Friday, November 12

GOP wants Obama veto of earmarks

The top two House Republican leaders are calling on President Barack Obama to veto any spending bill containing earmarks, raising the stakes in a battle to claim purity on project-specific spending by Congress.

The joint statement, issued by incoming House Speaker John Boehner (R-Ohio) and incoming Majority Leader Eric Cantor (R-Va.), pre-empts an embargoed weekly radio address by Obama in which he will criticize earmarks that are not given thorough vetting.
Public frustration with federal spending levels and ostentatious projects has turned earmarking – once a common and relatively unremarkable congressional prerogative – into a political battleground. And GOP leaders are trying to grab the high ground in advance of Obama’s remarks. They're also laying a marker on the spending battle that is certain to become one of the premier battles among the power centers of a newly divided government in the next Congress.

“Next week, the House Republican Conference, including all of our newly elected members, will vote on a measure that would impose an immediate ban on earmarks at the start of the 112th Congress,” Boehner and Cantor said. “We welcome President Obama’s remarks on earmark reform, and we call upon him to urge congressional Democrats to hold a vote next week on a similar measure.
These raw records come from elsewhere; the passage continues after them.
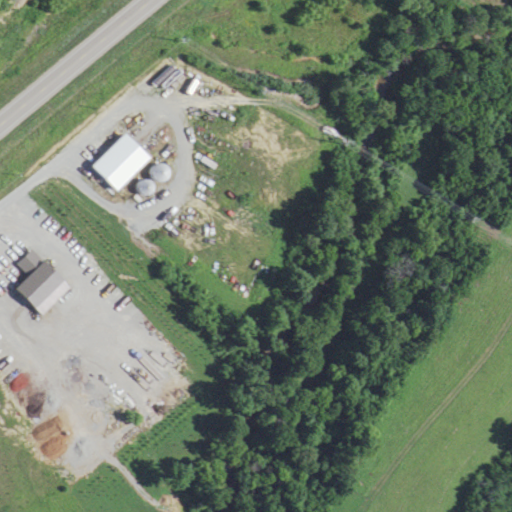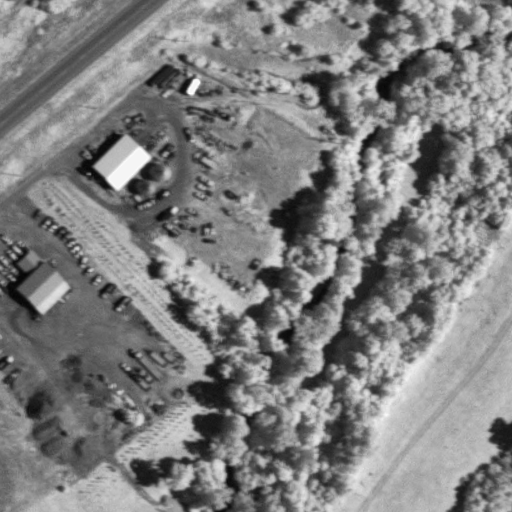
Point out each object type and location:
road: (70, 58)
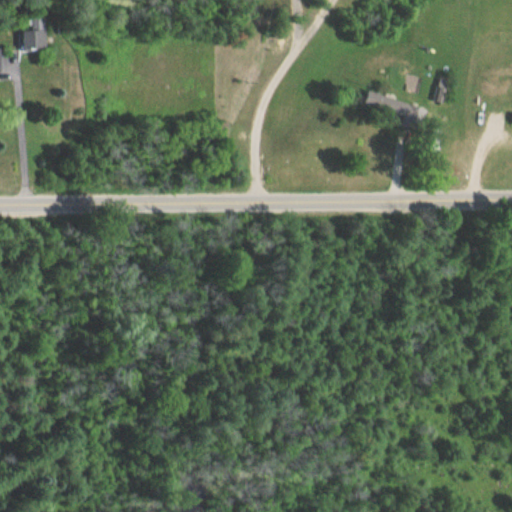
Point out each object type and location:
building: (21, 42)
road: (284, 61)
building: (383, 108)
building: (507, 120)
road: (256, 204)
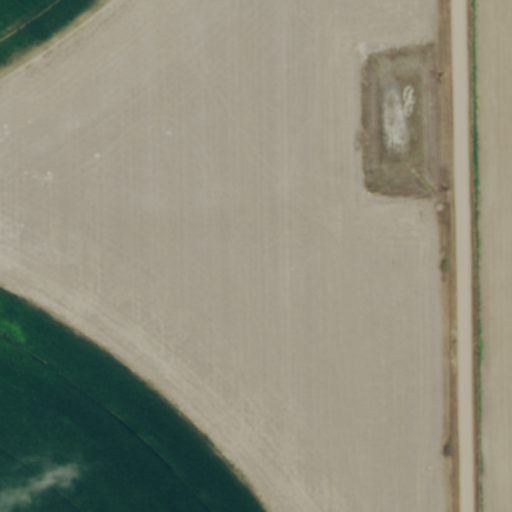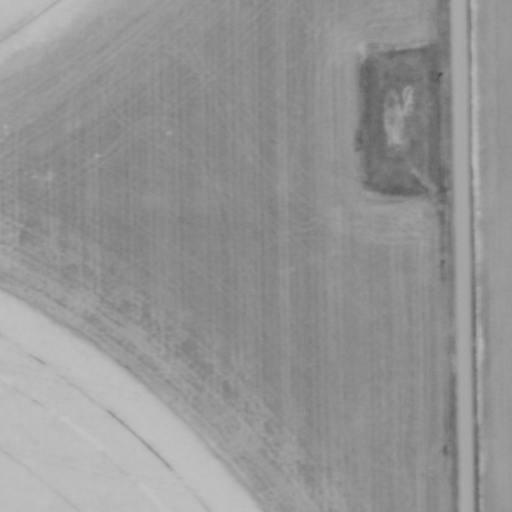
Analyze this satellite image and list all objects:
road: (462, 255)
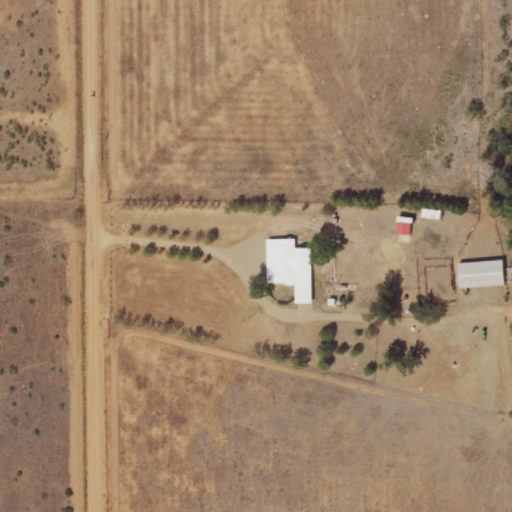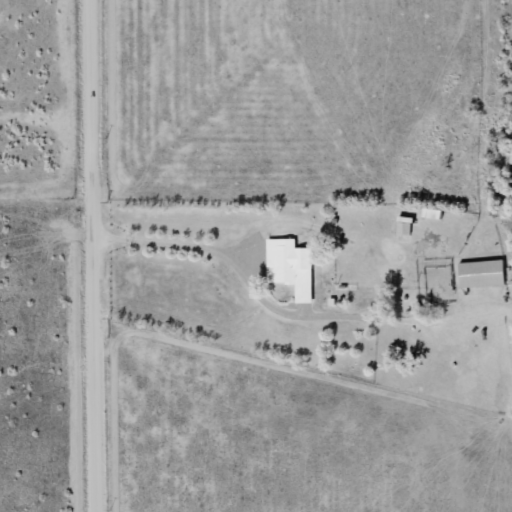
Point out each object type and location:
building: (403, 225)
road: (94, 256)
building: (290, 267)
building: (479, 273)
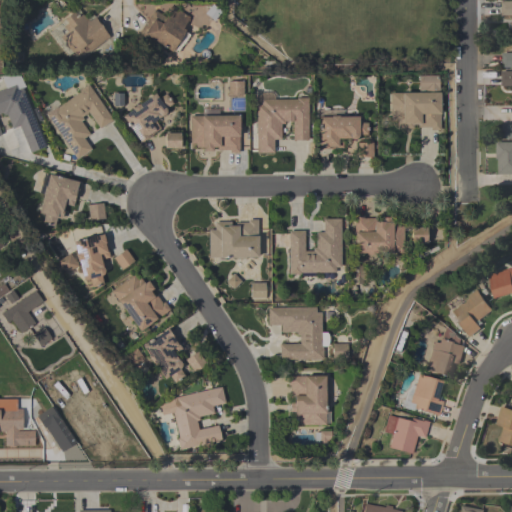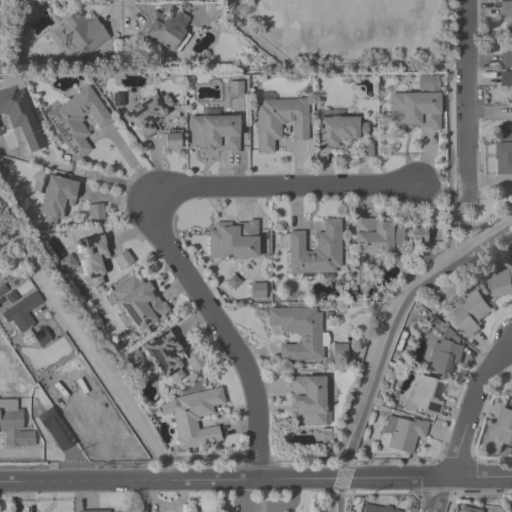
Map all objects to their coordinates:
building: (506, 8)
road: (127, 9)
building: (506, 10)
building: (166, 29)
building: (166, 29)
park: (354, 32)
building: (81, 35)
building: (79, 36)
building: (506, 59)
building: (507, 60)
road: (462, 76)
building: (506, 78)
building: (507, 80)
building: (235, 88)
building: (416, 105)
building: (417, 107)
building: (20, 116)
building: (20, 117)
building: (146, 117)
building: (145, 118)
building: (77, 119)
building: (77, 121)
building: (279, 121)
building: (279, 123)
building: (507, 130)
building: (338, 131)
building: (507, 131)
building: (339, 132)
building: (214, 133)
building: (213, 135)
building: (171, 141)
building: (364, 150)
building: (365, 152)
building: (504, 157)
road: (129, 158)
building: (504, 158)
road: (83, 174)
road: (282, 187)
building: (57, 197)
building: (55, 198)
building: (95, 212)
building: (95, 213)
building: (416, 235)
building: (376, 236)
building: (417, 236)
building: (378, 237)
building: (233, 240)
building: (233, 241)
building: (315, 250)
building: (316, 251)
building: (91, 259)
building: (87, 260)
building: (123, 260)
building: (123, 260)
building: (67, 264)
building: (501, 282)
building: (501, 284)
building: (2, 289)
building: (256, 291)
building: (138, 302)
building: (139, 303)
building: (21, 312)
building: (470, 312)
building: (471, 312)
building: (21, 314)
road: (394, 320)
building: (48, 329)
building: (298, 331)
road: (225, 332)
building: (299, 333)
building: (41, 336)
building: (337, 350)
road: (85, 351)
building: (338, 351)
building: (163, 354)
building: (443, 356)
building: (132, 357)
building: (443, 357)
building: (170, 359)
building: (193, 361)
building: (424, 395)
building: (425, 395)
building: (306, 398)
building: (309, 401)
road: (472, 405)
building: (192, 415)
building: (195, 418)
building: (12, 424)
building: (505, 424)
building: (505, 426)
building: (55, 427)
building: (56, 429)
building: (14, 431)
building: (403, 431)
building: (403, 432)
building: (320, 436)
road: (341, 476)
road: (478, 476)
road: (222, 480)
road: (438, 494)
road: (339, 500)
building: (377, 508)
building: (377, 508)
building: (511, 508)
building: (469, 509)
building: (471, 509)
building: (92, 510)
building: (101, 510)
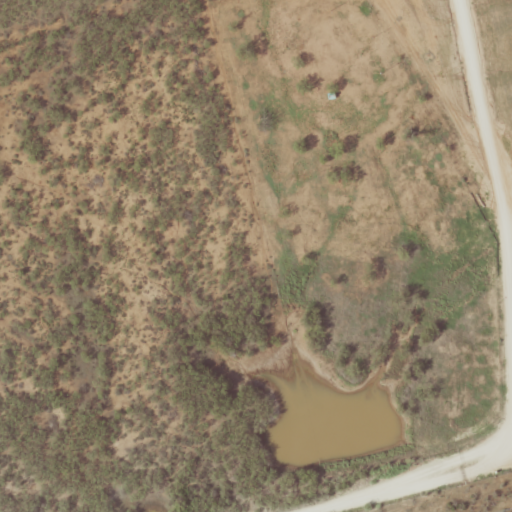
Furthermore, if the president is committed to real earmark reform, he could demonstrate that immediately by agreeing to veto any spending measure this year or next that includes earmarks.”

Some in the GOP would like Boehner and Cantor to go farther than a two-year moratorium on earmarks by banning them outright and permanently.

In the Senate, Republicans are set to vote next week on a proposal by Sen. Jim DeMint (R-S.C.) to ban earmarks. But with Democrats in control of the chamber, there’s little chance that senators will ultimately abstain from sending money directly back to their states for specific projects.

That reality provided the window for Boehner and Cantor to challenge the White House to reject spending bills that carry earmarks. In his weekly radio address, to be delivered Saturday morning, Obama does not call for an outright ban on earmarks but rather appeals for an end to those that slip through without proper vetting.

New rules imposed in the last few years have ensured that the sponsors and recipients of the vast majority of earmarks are identified in legislation, providing greater transparency to a process that was once largely obscured from public view.